Salimos al escenario del Principal y, siguiendo la pauta prevista, leí unas pocas líneas de presentación que incluían un juego inevitable: aquello iba a ser una conversación en la Catedral, pero en este caso una de tipo bien distinto. A partir de ahí, Vargas Llosa comenzó a hablar. Sin un papel, sin dejar ni una frase sin terminar, sin un solo desajuste en el relato. Habló de los constructores de catedrales, del papel de estas en la Edad Media, de las agujas que apuntan al cielo, de las oraciones que en ellas se pronunciaban, de los ritos, de la fe… Poco a poco, el relato derivó hacia las utopías y de ahí a su novela, que traza las trayectorias de Flora Tristán y su nieto Paul Gauguin. Si la primera perseguía la ampliación de los derechos de mujeres y trabajadores, el segundo buscaba el Paraíso en la Tierra, hasta su llegada a Tahití. De nuevo, el relato fue derivando hasta encaminarse otra vez a las catedrales y más en concreto a la de Vitoria antes de terminar la charla.
Su intervención duró casi una hora y en ese tiempo los asistentes parecieron víctimas de un hechizo. Ni un ruido, ni una tos, ni un segundo de pérdida de atención. Quienes estuvimos ese día en el Principal asistimos a lo más parecido a un prodigio: el gran escritor nos demostró que era, antes incluso que eso, un narrador oral inigualable.
Era también una persona respetuosa con los periodistas. Un grande que no miraba por encima del hombro a los plumillas que iban a entrevistarlo. Me lo había demostrado solo diez días antes. Yo había viajado a Madrid para hablar con él sobre 'El Paraíso en la otra esquina'. La cita era en su casa, un dúplex muy cerca de la Plaza de las Descalzas. Cuando subí hasta su piso, me estaba esperando: quería pedirme disculpas porque había surgido un imprevisto y no había podido localizarme para avisarme de ello. El asunto era que había muerto su amigo el pintor Eduardo Úrculo y él tenía que ir a la ceremonia de despedida. Me aseguró que no tardaría más de una hora. Y cuando yo le comenté que no había problema, que me iba a dar una vuelta y regresaba, me dijo que no. Que era mucho mejor que me instalara en el salón de su casa, mientras su esposa Patricia y él iban al tanatorio. Y así lo hice: me quedé curioseando en su gran biblioteca. Hasta su regreso (más o menos una hora después, como me había anticipado) apareció un par de veces la doncella para ofrecerme café y pastas. ¿Cuántos escritores, artistas, políticos, empresarios, habrían hecho un ofrecimiento así a un periodista al que tampoco conocía tanto?

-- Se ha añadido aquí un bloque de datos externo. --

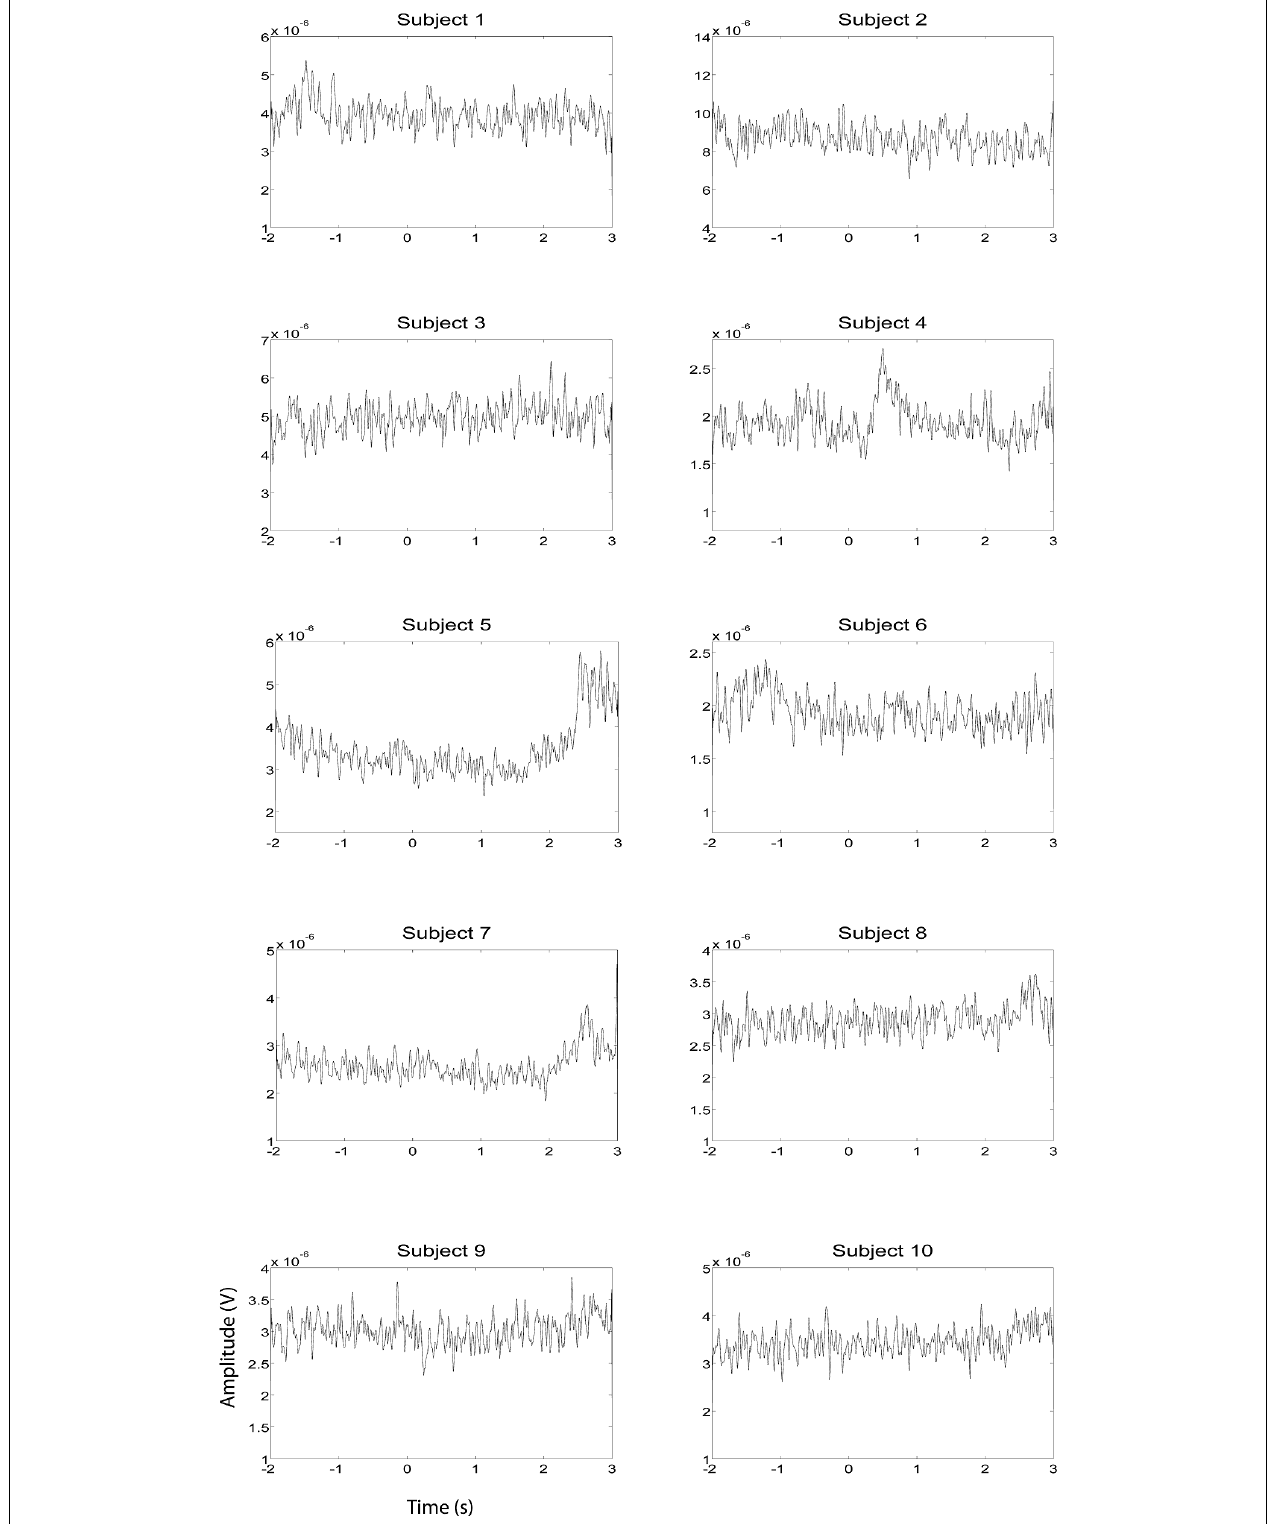
FIGURE 3 | EMG HG magnitude of the right hand during right hand motor imagery EEG recording sessions ( n = 10). EMG activity was averaged between all trials that were not contaminated by artifacts. Units of the EMG are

Fue en ese lugar, durante una entrevista con motivo de otra novela y tras una dolencia cardiaca que hizo necesaria su hospitalización, cuando Vargas Llosa hizo una confesión íntima al periodista. Estábamos sentados en una pequeña terraza en la misma casa de Madrid, yo tomaba notas de cuanto decía y al escuchar mi pregunta sobre si aquel problema de salud había cambiado algo su manera de ver la vida se detuvo un instante, miró hacia la calle, volvió luego sus ojos hacia mí y me dijo: «Es preciso vivir como si la muerte fuera un accidente; algo que puede llegar pero con lo que no se cuenta». La lección de vida de un fabuloso narrador.